___ Materials provided ___

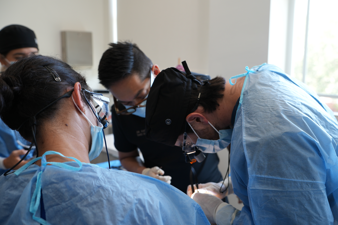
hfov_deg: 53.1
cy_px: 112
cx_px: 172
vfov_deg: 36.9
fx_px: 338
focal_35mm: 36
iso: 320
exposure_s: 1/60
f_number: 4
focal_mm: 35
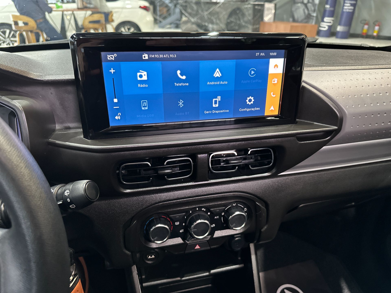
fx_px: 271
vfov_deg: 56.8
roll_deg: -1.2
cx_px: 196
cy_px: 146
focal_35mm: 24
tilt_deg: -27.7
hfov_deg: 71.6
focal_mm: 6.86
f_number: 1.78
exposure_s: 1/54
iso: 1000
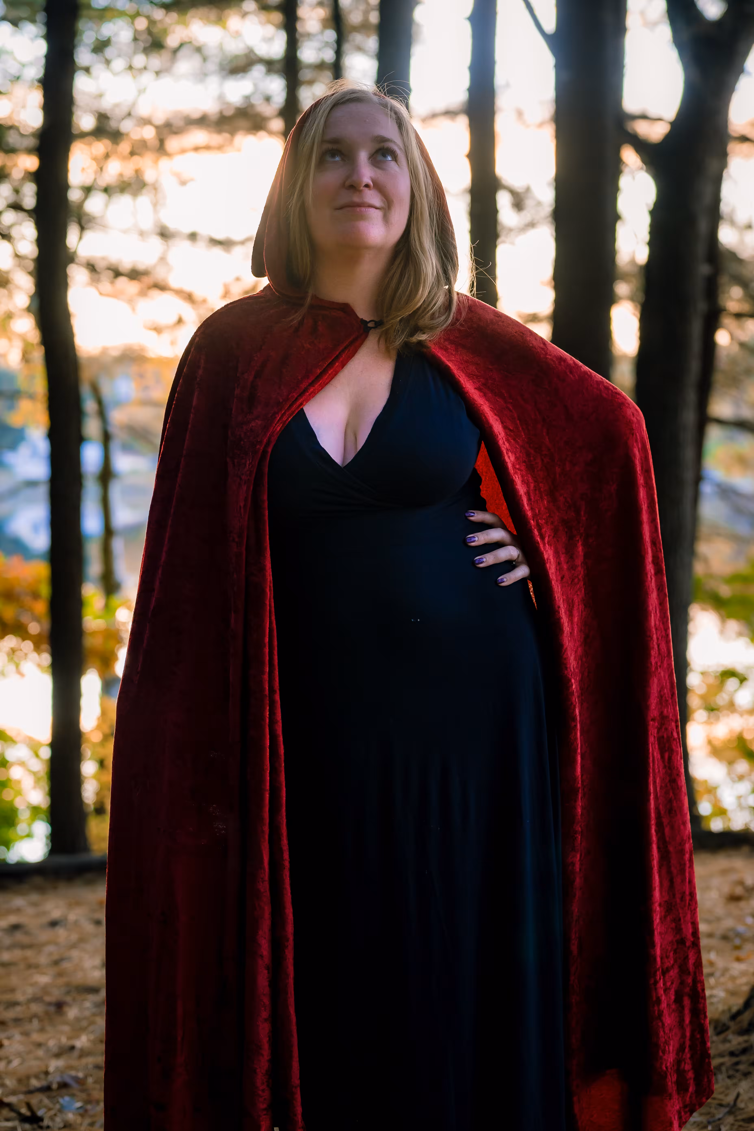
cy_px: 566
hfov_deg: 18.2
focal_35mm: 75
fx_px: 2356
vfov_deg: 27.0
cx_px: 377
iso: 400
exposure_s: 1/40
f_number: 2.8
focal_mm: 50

___
___ Materials provided ___

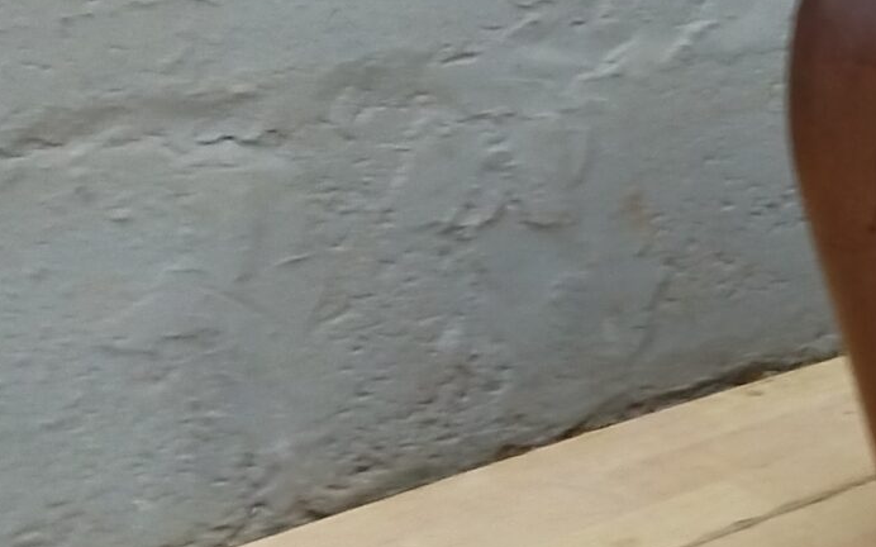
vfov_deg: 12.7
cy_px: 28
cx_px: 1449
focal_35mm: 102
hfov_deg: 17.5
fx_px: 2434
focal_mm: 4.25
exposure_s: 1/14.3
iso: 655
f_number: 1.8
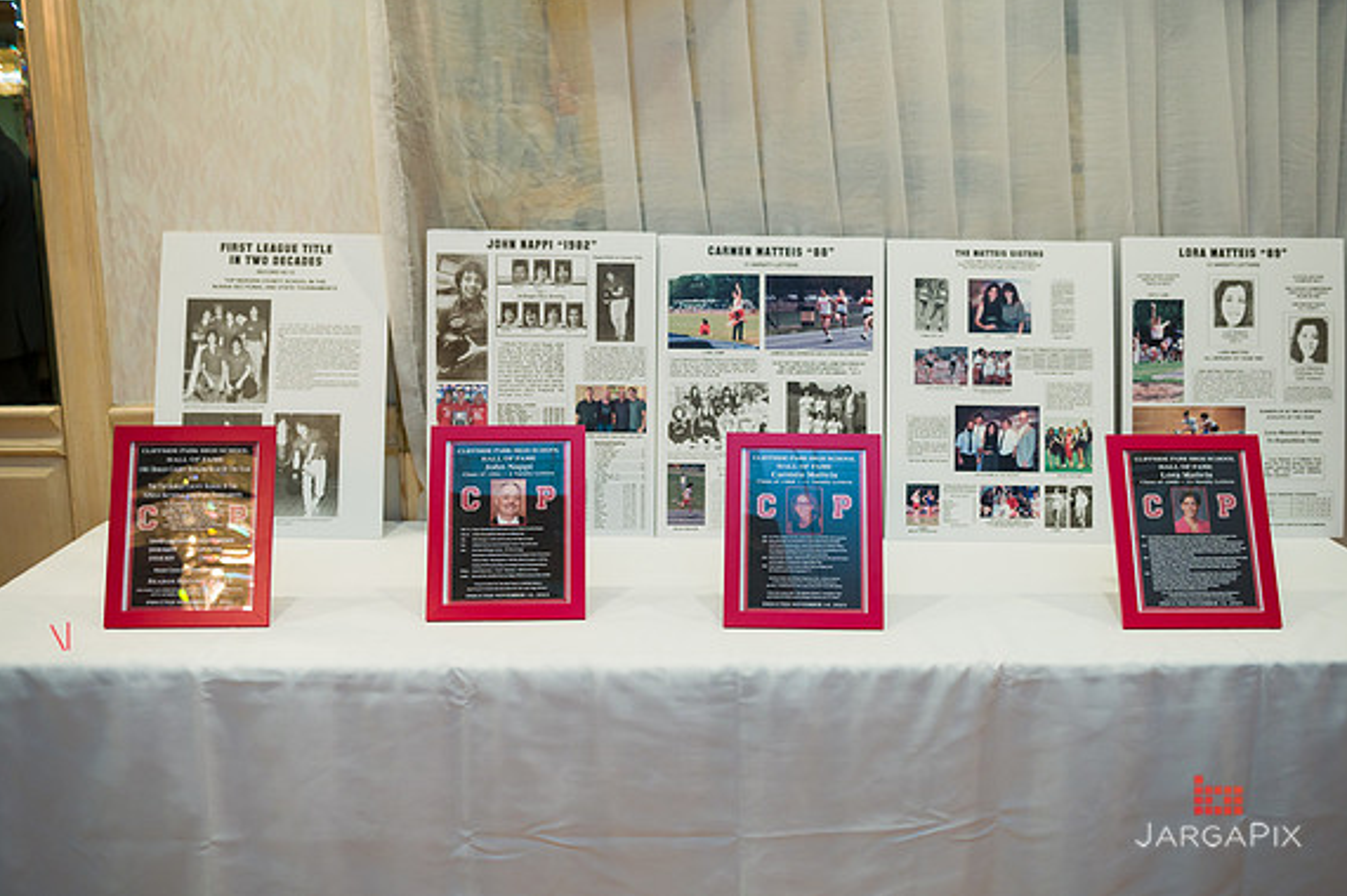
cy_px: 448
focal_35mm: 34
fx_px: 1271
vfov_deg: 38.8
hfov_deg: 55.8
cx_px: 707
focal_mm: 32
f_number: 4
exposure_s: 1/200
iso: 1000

___

What you have to do
Give back, exactly as written, the stretch from the line with "focal_35mm: 75" through the line with "focal_mm: 50", and no other lines from the records above.

Reply to the task
focal_35mm: 75
fx_px: 2356
vfov_deg: 27.0
cx_px: 377
iso: 400
exposure_s: 1/40
f_number: 2.8
focal_mm: 50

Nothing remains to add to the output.